AGRICOLA
- Producer: United States Department of Agriculture (USA)
- Languages: English

Access
- Providers: United States National Agricultural Library, United States Department of Agriculture
- Cost: Free and Subscription

Coverage
- Disciplines: Agriculture
- Record depth: Index, some abstracts
- Format coverage: Journals, Books, Audiovisual, other
- Temporal coverage: 17th century - present
- Update frequency: Daily

Links
- Website: agricola.nal.usda.gov
- Title list(s): (defunct)

= AGRICOLA =

American online agricultural database

AGRICOLA (AGRICultural OnLine Access) is an online database created and maintained by the United States National Agricultural Library of the United States Department of Agriculture.

The database serves as the catalog and index for the collections of the United States National Agricultural Library. It also provides public access to information on agriculture and allied fields.
------------
Exercise details: According to the AGRICOLA entry, how often is the database updated? The rows below were taken from a separate source.
------------
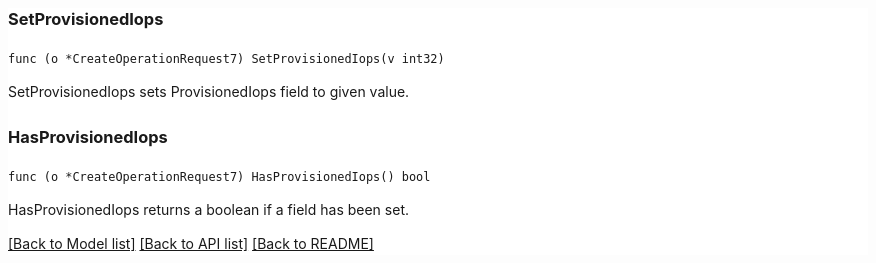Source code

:### SetProvisionedIops

`func (o *CreateOperationRequest7) SetProvisionedIops(v int32)`

SetProvisionedIops sets ProvisionedIops field to given value.

### HasProvisionedIops

`func (o *CreateOperationRequest7) HasProvisionedIops() bool`

HasProvisionedIops returns a boolean if a field has been set.


[[Back to Model list]](../README.md#documentation-for-models) [[Back to API list]](../README.md#documentation-for-api-endpoints) [[Back to README]](../README.md)


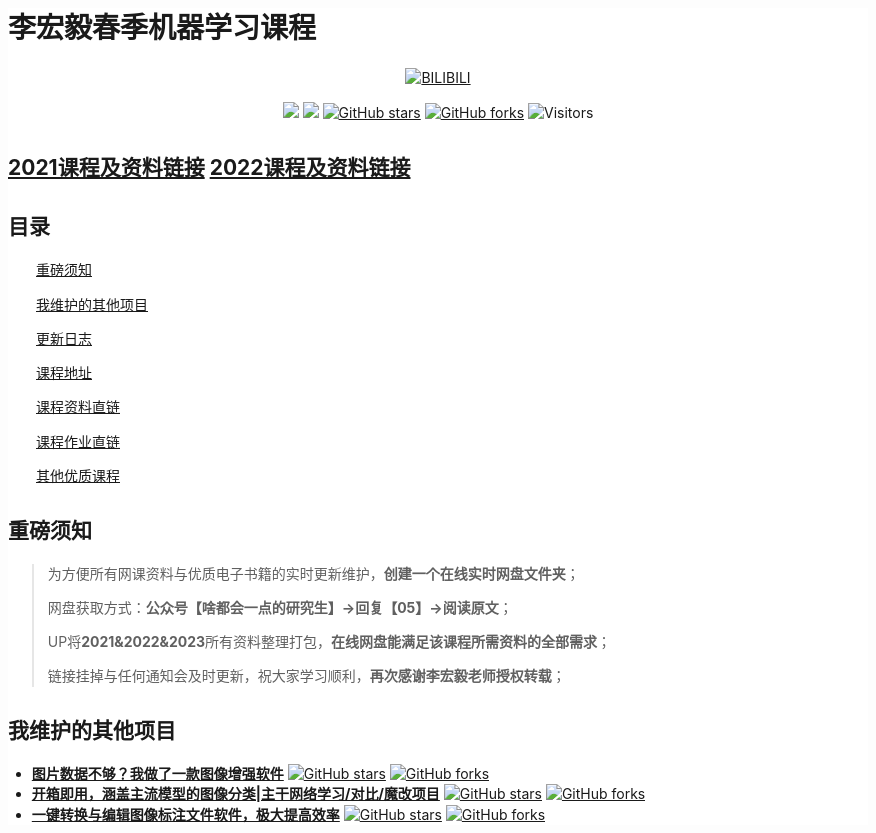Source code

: 李宏毅春季机器学习课程
===========================

<div align="center">

[![BILIBILI](https://raw.githubusercontent.com/Fafa-DL/readme-data/main/Bilibili.png)](https://space.bilibili.com/46880349)

![](https://img.shields.io/badge/Bilibili-%E5%95%A5%E9%83%BD%E4%BC%9A%E4%B8%80%E7%82%B9%E7%9A%84%E7%A0%94%E7%A9%B6%E7%94%9F-green)
![](https://img.shields.io/badge/%E5%85%AC%E4%BC%97%E5%8F%B7-%E5%95%A5%E9%83%BD%E4%BC%9A%E4%B8%80%E7%82%B9%E7%9A%84%E7%A0%94%E7%A9%B6%E7%94%9F-brightgreen)
[![GitHub stars](https://img.shields.io/github/stars/Fafa-DL/Lhy_Machine_Learning)](https://github.com/Fafa-DL/Lhy_Machine_Learning)
[![GitHub forks](https://img.shields.io/github/forks/Fafa-DL/Lhy_Machine_Learning)](https://github.com/Fafa-DL/Lhy_Machine_Learning)
![Visitors](https://visitor-badge.glitch.me/badge?page_id=Fafa-DL.Lhy_Machine_Learning&right_color=yellow)

</div>

## [2021课程及资料链接](https://github.com/Fafa-DL/Lhy_Machine_Learning/tree/main/2021%20ML)   [2022课程及资料链接](https://github.com/Fafa-DL/Lhy_Machine_Learning/tree/main/2022%20ML)

## 目录
&emsp;&emsp;[重磅须知](#重磅须知)

&emsp;&emsp;[我维护的其他项目](#我维护的其他项目)

&emsp;&emsp;[更新日志](#更新日志)

&emsp;&emsp;[课程地址](#课程地址)

&emsp;&emsp;[课程资料直链](#课程资料直链)

&emsp;&emsp;[课程作业直链](#课程作业直链)

&emsp;&emsp;[其他优质课程](#其他优质课程)

## 重磅须知
> 为方便所有网课资料与优质电子书籍的实时更新维护，**创建一个在线实时网盘文件夹**；
> 
> 网盘获取方式：**公众号【啥都会一点的研究生】->回复【05】->阅读原文**；
>
> UP将**2021&2022&2023**所有资料整理打包，**在线网盘能满足该课程所需资料的全部需求**；
> 
> 链接挂掉与任何通知会及时更新，祝大家学习顺利，**再次感谢李宏毅老师授权转载**；

## 我维护的其他项目
- [**图片数据不够？我做了一款图像增强软件**](https://github.com/Fafa-DL/Image-Augmentation)
[![GitHub stars](https://img.shields.io/github/stars/Fafa-DL/Image-Augmentation)](https://github.com/Fafa-DL/Image-Augmentation)
[![GitHub forks](https://img.shields.io/github/forks/Fafa-DL/Image-Augmentation)](https://github.com/Fafa-DL/Image-Augmentation)
- [**开箱即用，涵盖主流模型的图像分类|主干网络学习/对比/魔改项目**](https://github.com/Fafa-DL/Awesome-Backbones)
[![GitHub stars](https://img.shields.io/github/stars/Fafa-DL/Awesome-Backbones)](https://github.com/Fafa-DL/Awesome-Backbones)
[![GitHub forks](https://img.shields.io/github/forks/Fafa-DL/Awesome-Backbones)](https://github.com/Fafa-DL/Awesome-Backbones)
- [**一键转换与编辑图像标注文件软件，极大提高效率**](https://github.com/Fafa-DL/LabelConvert)
[![GitHub stars](https://img.shields.io/github/stars/Fafa-DL/LabelConvert)](https://github.com/Fafa-DL/LabelConvert)
[![GitHub forks](https://img.shields.io/github/forks/Fafa-DL/LabelConvert)](https://github.com/Fafa-DL/LabelConvert)

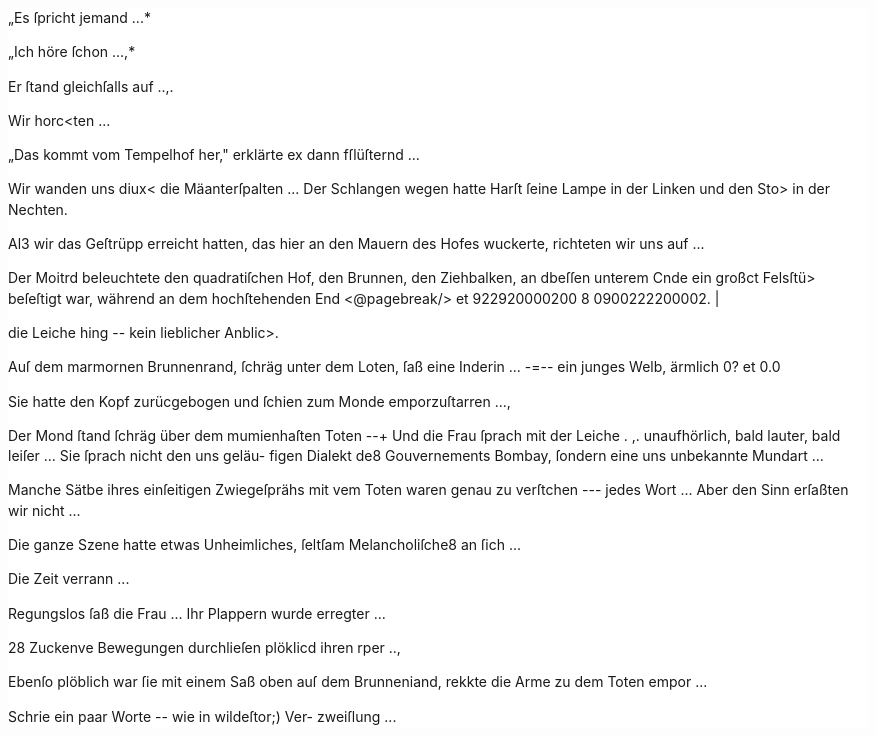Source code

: „Es ſpricht jemand ...*

„Ich höre ſchon ...,*

Er ſtand gleichſalls auf ..,.

Wir horc<ten ...

„Das kommt vom Tempelhof her," erklärte ex dann
fſlüſternd ...

Wir wanden uns diux< die Mäanterſpalten ... Der
Schlangen wegen hatte Harſt ſeine Lampe in der Linken
und den Sto> in der Nechten.

Al3 wir das Geſtrüpp erreicht hatten, das hier an den
Mauern des Hofes wuckerte, richteten wir uns auf ...

Der Moitrd beleuchtete den quadratiſchen Hof, den
Brunnen, den Ziehbalken, an dbeſſen unterem Cnde ein großct
Felsſtü> beſeſtigt war, während an dem hochſtehenden End
<@pagebreak/>
et 922920000200 8 0900222200002. |

die Leiche hing -- kein lieblicher Anblic>.

Auſ dem marmornen Brunnenrand, ſchräg unter dem
Loten, ſaß eine Inderin ... -=-- ein junges Welb, ärmlich
0? et 0.0

Sie hatte den Kopf zurücgebogen und ſchien zum Monde
emporzuſtarren ...,

Der Mond ſtand ſchräg über dem mumienhaſten Toten
--+ Und die Frau ſprach mit der Leiche . ,. unaufhörlich,
bald lauter, bald leiſer ... Sie ſprach nicht den uns geläu-
figen Dialekt de8 Gouvernements Bombay, ſondern eine
uns unbekannte Mundart ...

Manche Sätbe ihres einſeitigen Zwiegeſprähs mit vem
Toten waren genau zu verſtchen --- jedes Wort ... Aber
den Sinn erſaßten wir nicht ...

Die ganze Szene hatte etwas Unheimliches, ſeltſam
Melancholiſche8 an ſich ...

Die Zeit verrann ...

Regungslos ſaß die Frau ... Ihr Plappern wurde
erregter ...

28 Zuckenve Bewegungen durchlieſen plöklicd ihren
rper ..,

Ebenſo plöblich war ſie mit einem Saß oben auſ dem
Brunneniand, rekkte die Arme zu dem Toten empor ...

Schrie ein paar Worte -- wie in wildeſtor;) Ver-
zweiſlung ...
------------
Result: Daily.